Seniors, Niles schools team up to begin community garden

Published 11:03 am Tuesday, April 13, 2004

By By JAMES COLLINS / Niles Daily Star
NILES -- A new community garden project that will benefit students, senior citizens and the entire community is currently in the works at Southside School.
The Niles-Buchanan area Senior Citizens' Center and Niles Community Schools have teamed up to work together on the project that will provide food to local senior citizens and economically disadvantaged community members.
Senior center board member and volunteer Linda Klute came up with the idea after the center collected hundreds of packages of seeds from a rebate offer through the center's coupon/refunding program.
Klute thought a community garden would be a great way to use the seeds to benefit senior citizens and other community members in need.
She searched for a piece of community land to facilitate the garden and eventually met with Niles Community Schools superintendent Doug Law, who was also excited about the idea.
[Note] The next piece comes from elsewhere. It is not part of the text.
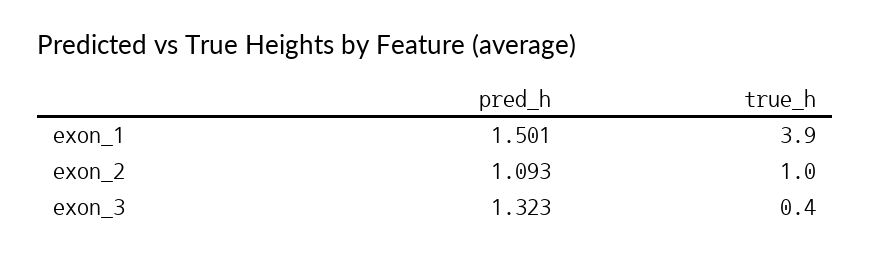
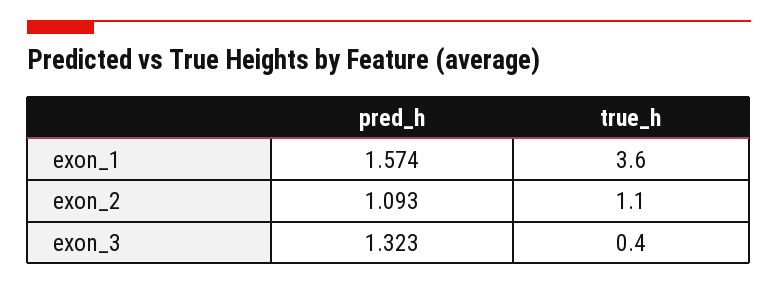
pred_h, exon_1: 1.501 -> 1.574
true_h, exon_1: 3.9 -> 3.6
true_h, exon_2: 1 -> 1.1

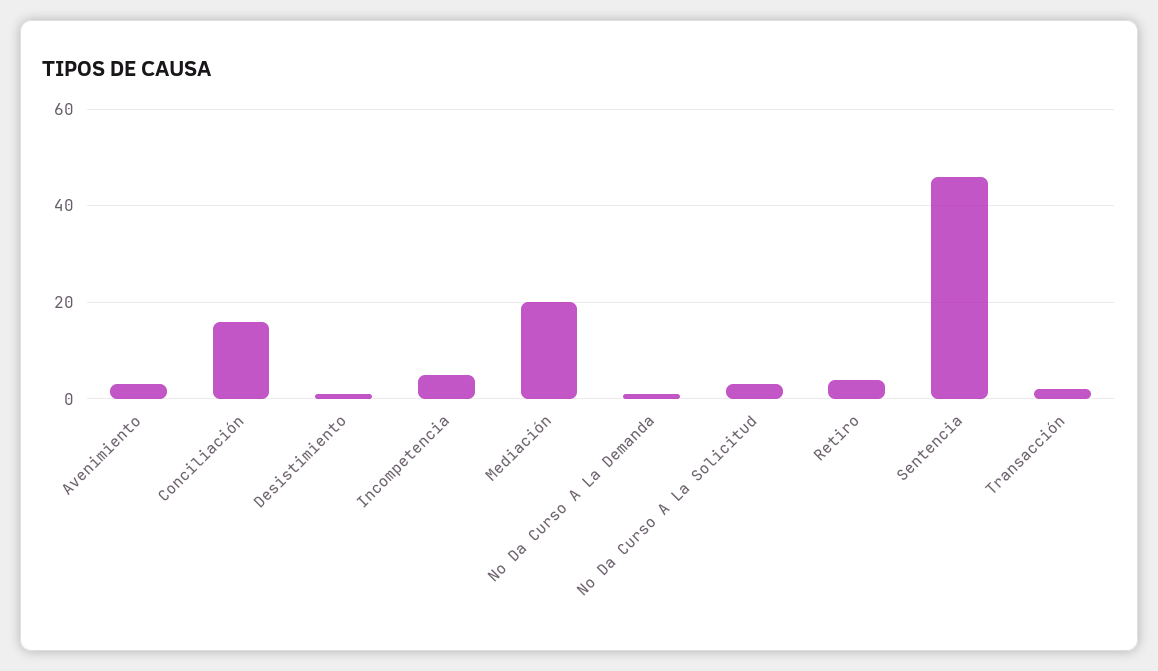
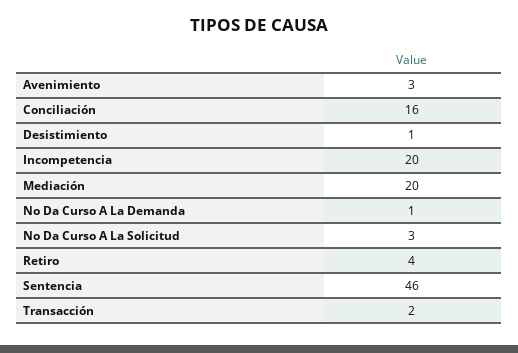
Incompetencia: 5 -> 20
Southside School was eventually chosen as the site for the project and teacher Candy Seals and her students will be looking after the garden for the rest of the school year.
Seals teaches a pre-vocational program to help Southside's special education students gain work experience and job skills.
She thinks the project will provide a good opportunity for students to become engaged in a work project on the school's property.
Klute agreed the program will be a great help to the community and those participating in keeping up the garden.
Klute said the vegetables will be given to members of the senior center and to economically disadvantaged families through the center's commodities programs: the quarterly Temporary Emergency Food Assistance Program and the monthly Children and Seniors Food Program.
Williams Home Center, located right across the street from Southside, is also participating in the project by helping to keep an eye on the garden, providing storage space and assisting with donations.
The garden will be located right in front of the school facing 15th St.
A small strip of land between the sidewalk and the driveway will serve as an area for vine plants and a larger plot of land on the front lawn will be used for vegetables like peppers, corn, carrots and beets.
When the school closes for summer vacation, physically capable senior citizens, community volunteers and troops of girl scouts and boy scouts will help care for the garden.
The project is expected to get underway at Southside in mid-May, when the designated area of the front lawn will be plowed over and made ready for planting.
Law said if the community garden is a success, Niles Community Schools may expand these types of projects to other sites.